Though no longer holding high party jobs, in the capital Cortina was more exposed to big politics. He mixed with Madrid-resident Traditionalist leaders and royal figures, e.g. entertaining princess Beatriz in 1918. His call to create militia protecting religious establishments in wake of social unrest of late 1918 and early 1919 briefly gained him attention in the Cortes. When the conflict between de Mella and Don Jaime exploded into a full-scale confrontation in 1919, Cortina decided to side with the rebels. However, he was scarcely involved either in internal struggle or later in buildup of the new secessionist organization; in the early 1920s he rather withdrew from politics, attending only vaguely related gatherings. This was the case also following the Primo de Rivera coup of 1923; somewhat sympathetic to Somatén he stayed clear of politics and limited himself to posthumous homages to de Mella.

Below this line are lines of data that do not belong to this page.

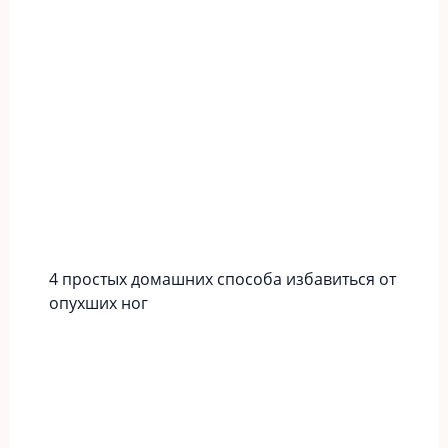
4 простых домашних способа избавиться от
опухших ног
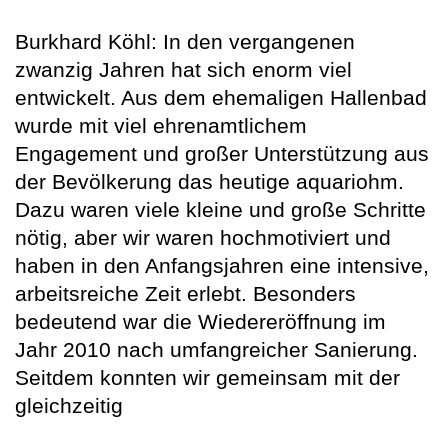
Burkhard Köhl: In den vergangenen
zwanzig Jahren hat sich enorm viel
entwickelt. Aus dem ehemaligen Hallenbad
wurde mit viel ehrenamtlichem
Engagement und großer Unterstützung aus
der Bevölkerung das heutige aquariohm.
Dazu waren viele kleine und große Schritte
nötig, aber wir waren hochmotiviert und
haben in den Anfangsjahren eine intensive,
arbeitsreiche Zeit erlebt. Besonders
bedeutend war die Wiedereröffnung im
Jahr 2010 nach umfangreicher Sanierung.
Seitdem konnten wir gemeinsam mit der
gleichzeitig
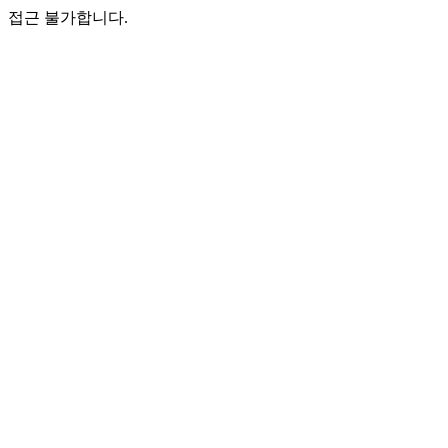
접근 불가합니다.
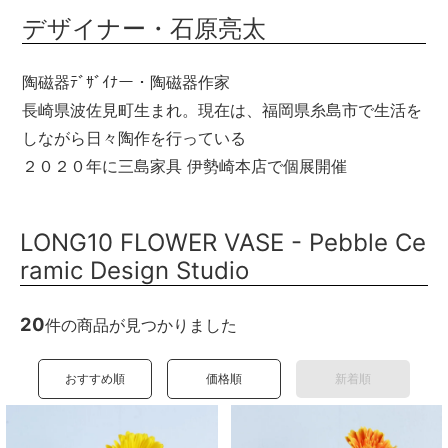
デザイナー・石原亮太
陶磁器ﾃﾞｻﾞｲﾅー・陶磁器作家
長崎県波佐見町生まれ。現在は、福岡県糸島市で生活を
しながら日々陶作を行っている
２０２０年に三島家具 伊勢崎本店で個展開催
LONG10 FLOWER VASE - Pebble Ce
ramic Design Studio
20
件の商品が見つかりました
おすすめ順
価格順
新着順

Until 1927 Cortina was listed on various assignments within Ministerio de Fomento.

at Quintillo

In the early 1930s Cortina returned to Carlist loyalty by joining Comunión Tradicionalista; moderately exposed in propaganda as a veteran figure, he was noted as sitting in minor decorative bodies rather than engaged in real-life politics. Another moment of glory came on April 15, 1934, when he was invited to take part in massive gathering of Andalusian Carlists at Quintillo. Overwhelmed by the picture of 650 uniformed and trained requetés on field practice, the 78-year-old cried and declared the day "the happiest in his life". One of few alive officers from the Third Carlist War, in the mid-1930s Cortina ascended to president of Asociación de Veterano, engaged in mutual assistance program of the Carlist elderly and occasionally presided over party feasts; the last one noted took place in March 1936. Upon outbreak of the Civil War he was seized and detained in the Modelo prison. It is not clear how much time he spent behind bars; he survived workers’ militias raiding the prison and executing the prisoners. Cortina was released at unspecified time and died shortly afterwards as result of treatment he suffered when incarcerated.